### TASK
Please convert the data, from its first line through the line containing "family: Coccinellidae", inclusive, into a Markdown table with the columns Row and Line, numbering each line and leaving out blank lines.
— BEGIN —
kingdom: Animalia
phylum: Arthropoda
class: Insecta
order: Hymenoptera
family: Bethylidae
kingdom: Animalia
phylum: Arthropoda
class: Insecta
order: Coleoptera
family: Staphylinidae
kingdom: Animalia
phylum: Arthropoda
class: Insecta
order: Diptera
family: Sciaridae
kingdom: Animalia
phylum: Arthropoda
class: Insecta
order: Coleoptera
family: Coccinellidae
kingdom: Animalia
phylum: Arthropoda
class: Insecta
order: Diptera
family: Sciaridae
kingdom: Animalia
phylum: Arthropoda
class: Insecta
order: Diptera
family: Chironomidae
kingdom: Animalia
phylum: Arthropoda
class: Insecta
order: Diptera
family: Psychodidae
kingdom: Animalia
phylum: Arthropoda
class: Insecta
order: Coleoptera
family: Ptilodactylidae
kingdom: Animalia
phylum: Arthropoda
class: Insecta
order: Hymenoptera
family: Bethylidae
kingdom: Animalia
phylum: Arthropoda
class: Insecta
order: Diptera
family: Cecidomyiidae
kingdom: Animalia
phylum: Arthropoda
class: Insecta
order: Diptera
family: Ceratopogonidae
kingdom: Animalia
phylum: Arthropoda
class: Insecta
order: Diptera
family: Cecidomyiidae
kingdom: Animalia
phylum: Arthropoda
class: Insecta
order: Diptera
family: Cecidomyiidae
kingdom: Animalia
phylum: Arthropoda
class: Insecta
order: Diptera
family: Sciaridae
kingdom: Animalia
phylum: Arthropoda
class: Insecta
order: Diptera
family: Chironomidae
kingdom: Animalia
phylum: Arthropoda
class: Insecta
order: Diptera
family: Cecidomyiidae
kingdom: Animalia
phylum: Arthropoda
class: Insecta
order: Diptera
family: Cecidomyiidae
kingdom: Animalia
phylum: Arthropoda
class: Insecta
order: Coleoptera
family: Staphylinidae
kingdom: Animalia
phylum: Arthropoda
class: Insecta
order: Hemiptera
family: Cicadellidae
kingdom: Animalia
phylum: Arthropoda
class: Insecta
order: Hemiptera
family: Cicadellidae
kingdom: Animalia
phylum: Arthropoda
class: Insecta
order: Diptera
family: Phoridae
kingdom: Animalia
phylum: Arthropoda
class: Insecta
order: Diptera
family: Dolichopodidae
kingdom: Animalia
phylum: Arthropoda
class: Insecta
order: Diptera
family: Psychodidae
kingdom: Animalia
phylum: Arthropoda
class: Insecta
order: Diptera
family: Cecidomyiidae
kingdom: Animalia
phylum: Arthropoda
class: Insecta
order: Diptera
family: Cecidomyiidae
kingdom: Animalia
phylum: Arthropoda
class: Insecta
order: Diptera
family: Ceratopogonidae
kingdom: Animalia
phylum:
— END —
### SOLVED PROBLEM
| Row | Line |
|---|---|
| 1 | kingdom: Animalia |
| 2 | phylum: Arthropoda |
| 3 | class: Insecta |
| 4 | order: Hymenoptera |
| 5 | family: Bethylidae |
| 6 | kingdom: Animalia |
| 7 | phylum: Arthropoda |
| 8 | class: Insecta |
| 9 | order: Coleoptera |
| 10 | family: Staphylinidae |
| 11 | kingdom: Animalia |
| 12 | phylum: Arthropoda |
| 13 | class: Insecta |
| 14 | order: Diptera |
| 15 | family: Sciaridae |
| 16 | kingdom: Animalia |
| 17 | phylum: Arthropoda |
| 18 | class: Insecta |
| 19 | order: Coleoptera |
| 20 | family: Coccinellidae |